In einer so dicht am Wasser gelegenen Ortschaft kein Boot für den Ernstfall zu haben, soll der Neuermark-Lübarser Feuerwehr nicht mehr passieren. Selbst haben sie sich ein Boot angeschafft.

Neuermark-Lübars l Beim Traktoren-Umzug zum Heimatfest im Juni hat die Feuerwehr ihr Boot erstmals der Öffentlichkeit präsentiert. Und vor wenigen Tagen bat Wehrleiter Lutz Pesenecker die Kameraden zum Ufer des Lübarser Bruchs, wo "HW 8,36/2013" erstmals zu Wasser gelassen wurde.

Der Kahn ist nicht etwa neu, sondern hat schon etliche Kilometer auf dem Wasser zurückgelegt, lange Zeit stand er auf dem Trockenen. "1974 war er in der Werkstatt der LPG gebaut worden, die Angler haben ihn genutzt. Nach der Wende stand er 20 Jahre in der Scheune auf dem Schweinestallgelände. Als hier alles abgerissen wurde, habe ich das Boot zusammen mit Gerhard Polarek erst einmal in Sicherheit gebracht. Wassertauglich war es zu dem Zeitpunkt nicht mehr", berichtet Lutz Pesenecker, der ein Faible für alte Fahrzeuge und Gerätschaften hat.

Und dann kam die Flut. Dringend hätte auch die Neuermark-Lübarser Feuerwehr ein Boot gebraucht. Denn das Dorf war zur Insel geworden und die Verbliebenen mussten sich selbst versorgen.

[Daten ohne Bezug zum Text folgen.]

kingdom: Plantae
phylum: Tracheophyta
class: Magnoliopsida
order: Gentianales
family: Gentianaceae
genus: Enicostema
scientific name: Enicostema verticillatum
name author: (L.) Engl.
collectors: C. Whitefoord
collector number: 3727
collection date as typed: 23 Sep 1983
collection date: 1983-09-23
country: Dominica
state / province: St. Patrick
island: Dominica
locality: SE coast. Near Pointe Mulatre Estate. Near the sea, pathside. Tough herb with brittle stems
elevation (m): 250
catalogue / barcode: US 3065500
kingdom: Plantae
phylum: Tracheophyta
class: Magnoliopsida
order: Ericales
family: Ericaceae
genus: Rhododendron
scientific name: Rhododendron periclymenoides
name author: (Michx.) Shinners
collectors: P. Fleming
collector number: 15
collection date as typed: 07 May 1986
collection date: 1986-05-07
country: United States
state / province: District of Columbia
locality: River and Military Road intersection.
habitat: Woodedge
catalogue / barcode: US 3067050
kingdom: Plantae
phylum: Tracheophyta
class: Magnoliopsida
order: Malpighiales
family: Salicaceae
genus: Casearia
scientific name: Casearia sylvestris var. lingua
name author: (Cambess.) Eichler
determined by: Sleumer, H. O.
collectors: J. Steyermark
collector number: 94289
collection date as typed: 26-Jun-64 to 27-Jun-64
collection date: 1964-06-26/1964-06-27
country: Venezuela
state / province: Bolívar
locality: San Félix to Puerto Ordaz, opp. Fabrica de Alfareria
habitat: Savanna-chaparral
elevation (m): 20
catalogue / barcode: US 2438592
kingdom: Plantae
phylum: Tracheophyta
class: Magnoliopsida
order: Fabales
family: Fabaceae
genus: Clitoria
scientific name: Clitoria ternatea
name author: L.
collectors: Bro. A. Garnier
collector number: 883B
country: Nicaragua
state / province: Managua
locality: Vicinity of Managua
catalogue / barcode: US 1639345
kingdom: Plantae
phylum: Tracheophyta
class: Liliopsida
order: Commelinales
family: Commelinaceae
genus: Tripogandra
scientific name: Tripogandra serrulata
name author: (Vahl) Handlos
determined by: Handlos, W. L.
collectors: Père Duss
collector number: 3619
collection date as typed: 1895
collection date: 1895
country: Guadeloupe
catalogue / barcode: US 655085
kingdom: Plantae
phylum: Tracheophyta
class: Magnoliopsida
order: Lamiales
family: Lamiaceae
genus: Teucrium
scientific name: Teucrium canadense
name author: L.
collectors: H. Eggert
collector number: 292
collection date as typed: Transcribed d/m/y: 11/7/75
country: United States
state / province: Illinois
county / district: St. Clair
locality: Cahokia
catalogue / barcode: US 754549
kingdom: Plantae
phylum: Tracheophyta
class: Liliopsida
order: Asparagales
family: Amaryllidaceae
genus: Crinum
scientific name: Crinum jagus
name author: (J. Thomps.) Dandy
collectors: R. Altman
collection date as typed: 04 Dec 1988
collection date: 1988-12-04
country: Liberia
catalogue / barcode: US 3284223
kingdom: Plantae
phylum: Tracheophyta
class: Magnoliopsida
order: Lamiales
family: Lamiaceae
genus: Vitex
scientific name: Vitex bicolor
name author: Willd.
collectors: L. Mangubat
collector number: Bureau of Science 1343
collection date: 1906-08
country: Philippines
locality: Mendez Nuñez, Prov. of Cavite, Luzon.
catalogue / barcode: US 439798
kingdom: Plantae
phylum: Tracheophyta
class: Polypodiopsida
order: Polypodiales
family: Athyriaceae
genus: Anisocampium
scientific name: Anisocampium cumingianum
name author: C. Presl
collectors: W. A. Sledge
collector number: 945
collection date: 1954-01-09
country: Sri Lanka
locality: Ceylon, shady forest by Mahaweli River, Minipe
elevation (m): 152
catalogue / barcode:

Glücklicherweise konnten sie für die Überfahrten nach Klietz noch ein Boot auftreiben, "aber das war eine Nussschale, in die wir kaum etwas reinbekommen haben".

Lutz Pesenecker machte sich also ans Werk, den rostigen Kahn wieder wassertauglich zu machen. Erst einmal musste sämtlicher Rost ab und neue Farbe drauf. Auch das Holz wurde ausgebessert und entsprechend der Vorschriften der Unfallkasse Anker und Rettungswesten angeschafft. Natürlich musste auch ein neuer Motor her. Und ein Trailer, damit das Boot zum Wasser gebracht werden kann. 1000 Euro wurden investiert - von privat.

Beim Namen für das Boot musste Lutz Pesenecker nicht lange überlegen. In Anlehnung an die Flut steht das "HW" für Hochwasser, "8,36" für die Höhe des Elbpegels und "2013" für das Katastrophenjahr. Aufgemalt hat den Schriftzug Lars Klatt aus Hohengöhren.

Bei der ersten Übung vor wenigen Tagen zog ein "Famulus 36", Baujahr 1962, das Boot zum Bruch. Problemlos konnte es zu Wasser gelassen werden.

Jeden ersten Freitag im Monat treffen sich die 15 Aktiven der Feuerwehr zur Ausbildung. Insgesamt hat die Wehr derzeit 26 Mitglieder. Der letzte Einsatz war im Herbst ein Schuppenbrand.